A Big Data ACO Effort (Health Data Management)
Health care Big Data might be the talk of the town, but many efforts are still in that “talk” stage of implementation. HDM this month is profiling real-world efforts to harness Big Data for some of the pressing challenges facing providers
PROFILE: Crystal Run Healthcare, Middletown, N.Y.
Big Data at Crystal Run Healthcare, a rapidly growing group practice and accountable care organization in New York’s Hudson Valley, is actually only a couple of terabytes—small enough to fit on a desktop back-up drive. But it still chokes many standard analytical tools, says Chief Medical Officer Gregory Spencer, M.D.
It’s enough data to warrant a data warehouse, which Crystal Run has built with Health Catalyst. The warehouse includes not only those 2 TB of internal data—EHR, lab, radiology, general ledger, and practice management—but also claims data from payers. That’s particularly vital for the Medicare Shared Savings ACO patients—about 11,000 out of the practice’s total panel of 200,000. “Medicare recipients can go to whoever takes Medicare, so you can’t lock them down [into using the ACO’s providers], even though you’re going to be responsible for their care,” Spencer says. Having access to their claims data, regardless of where they’re getting their care, can reveal patterns that could otherwise do major damage to the practice’s cost structure.
Analysis showed a number of cost anomalies. For example, a single dermatologist had markedly higher pathology spending than any other provider taking care of the ACO patients. “It was a solo practice that seemed to biopsy everything that walked through the door,” Spencer says. “Maybe it’s not the wrong thing to do, but maybe there’s a better or different way to do it where there’s less waste. It’s potentially actionable, though it’s going to be a weird discussion.”
Crystal Run is now looking at bringing in socioeconomic data, based on ZIP codes and other factors, to help predict which patients will do better with more attention, and weather data, so that it can correlate which patients are likely to be no-shows during bad weather.

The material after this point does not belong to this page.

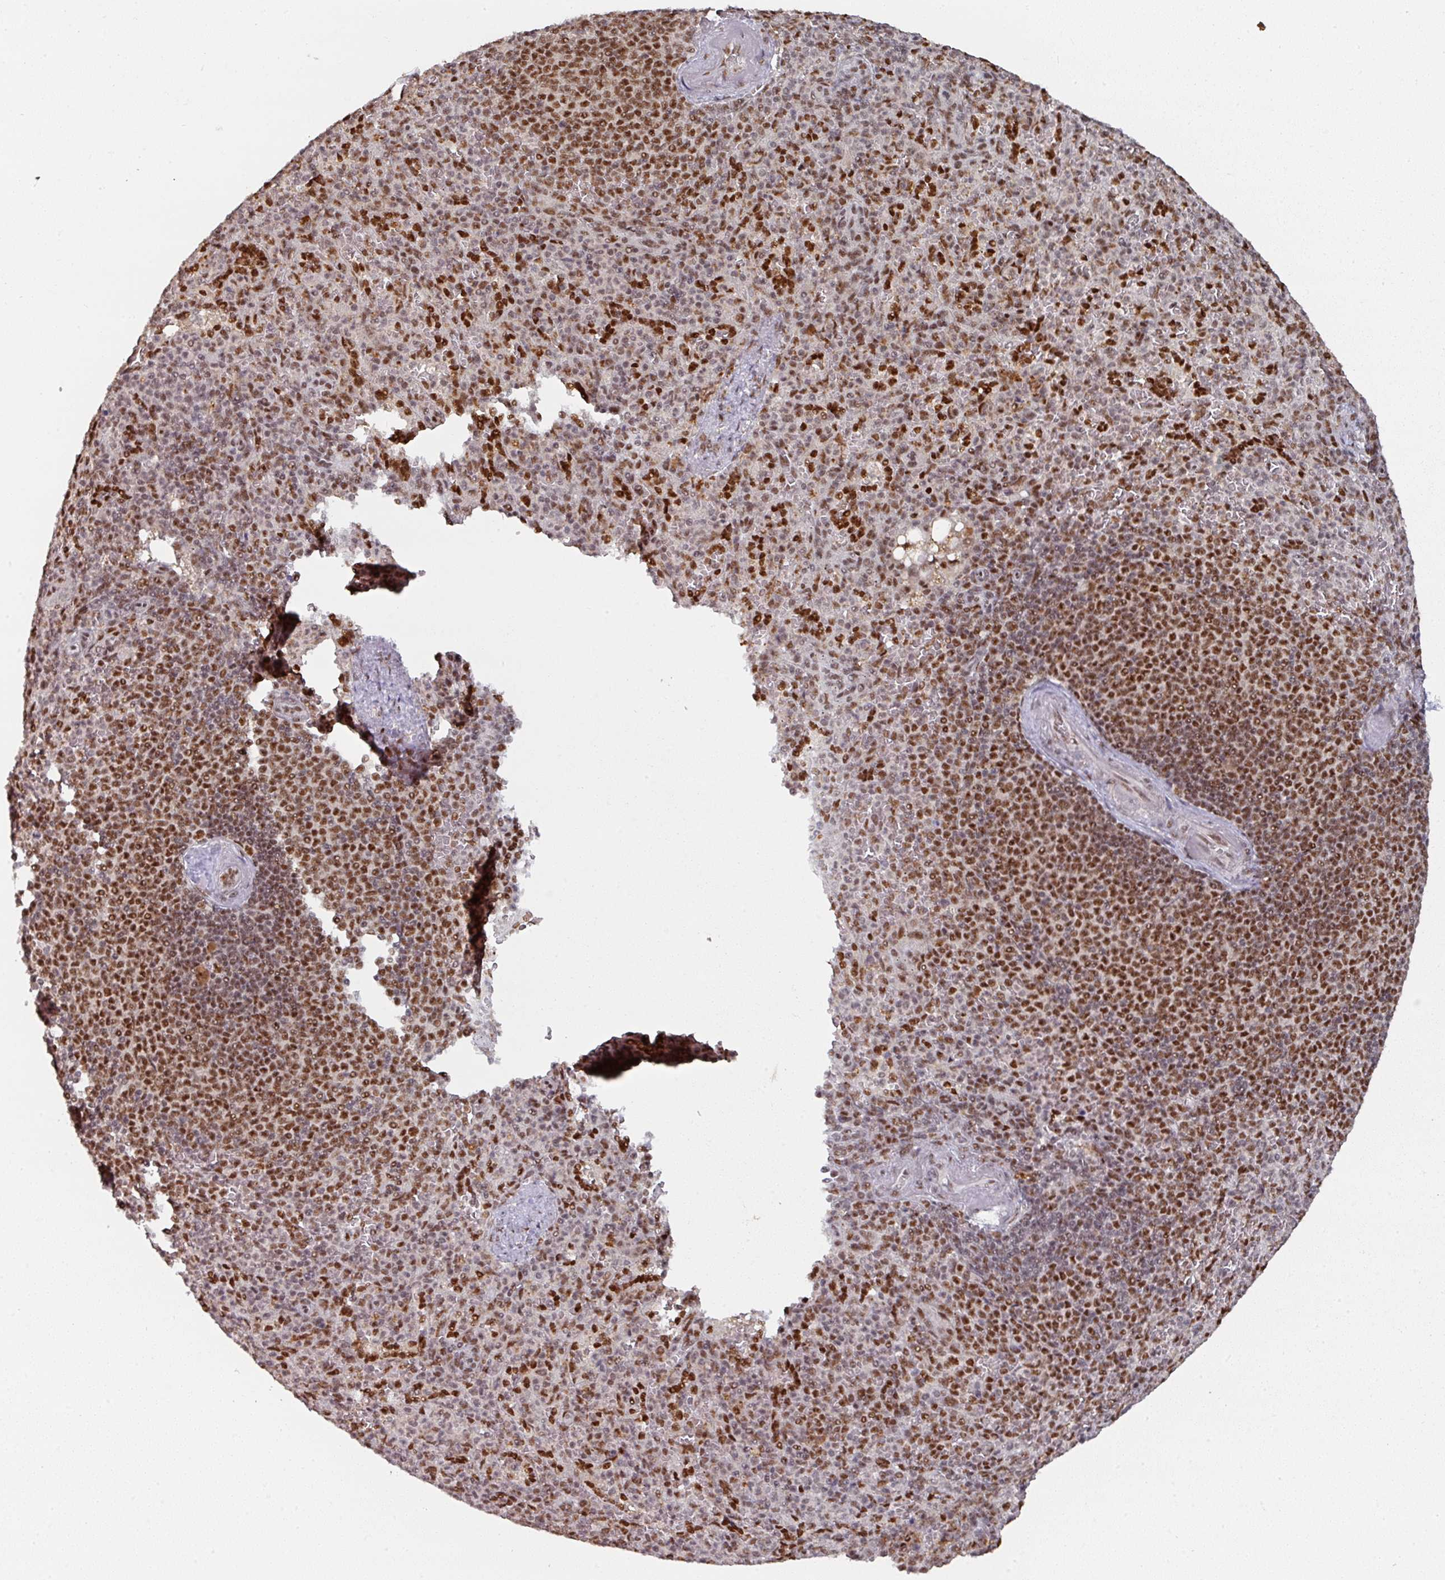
{"staining": {"intensity": "strong", "quantity": "25%-75%", "location": "nuclear"}, "tissue": "spleen", "cell_type": "Cells in red pulp", "image_type": "normal", "snomed": [{"axis": "morphology", "description": "Normal tissue, NOS"}, {"axis": "topography", "description": "Spleen"}], "caption": "The image exhibits immunohistochemical staining of normal spleen. There is strong nuclear expression is identified in about 25%-75% of cells in red pulp. (brown staining indicates protein expression, while blue staining denotes nuclei).", "gene": "ENSG00000289690", "patient": {"sex": "female", "age": 74}}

Staff can reach out to those patients several days in advance and reschedule them.
Spencer sees that his datasets are going to balloon over the next few years, particularly once genomic data gets into the mix. He advocates that every organization consider a data warehouse—“or at least a data parking lot”—so that it’s prepared for the sophisticated analysis that value-based care is going to require.

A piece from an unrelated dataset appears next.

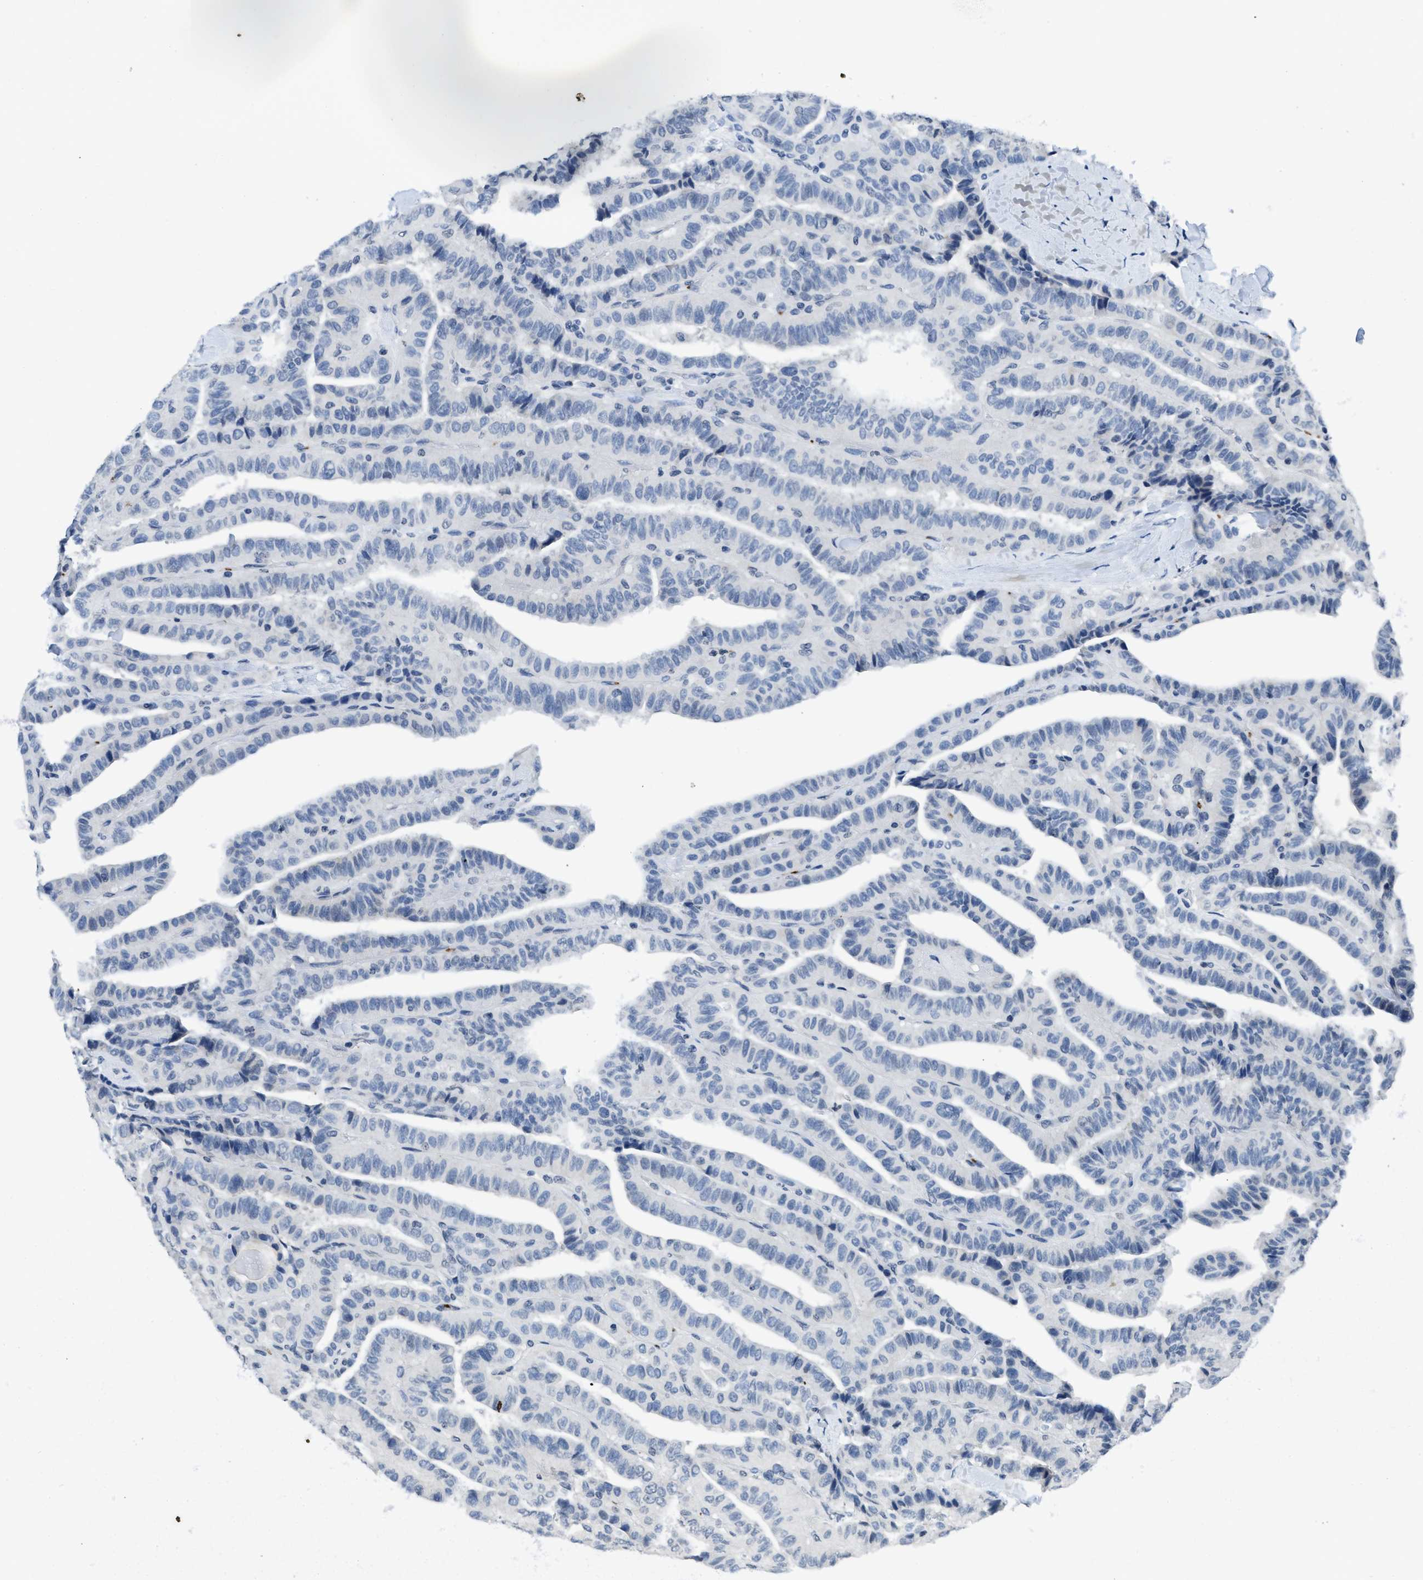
{"staining": {"intensity": "negative", "quantity": "none", "location": "none"}, "tissue": "thyroid cancer", "cell_type": "Tumor cells", "image_type": "cancer", "snomed": [{"axis": "morphology", "description": "Papillary adenocarcinoma, NOS"}, {"axis": "topography", "description": "Thyroid gland"}], "caption": "Protein analysis of papillary adenocarcinoma (thyroid) shows no significant staining in tumor cells.", "gene": "ITGA2B", "patient": {"sex": "male", "age": 77}}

“You don’t have to trend every single thing, but you should start gathering vitals and labs and other interesting pieces sooner than you think you have to.” While EHR vendors are beginning to build more sophisticated analytics into their product offerings, Spencer says data warehousing goes beyond the expertise that most vendors have. “It’s a fairly separate skill during the setup, but once the warehouse is up and humming, you can do queries and reporting over many different kinds of data and systems.”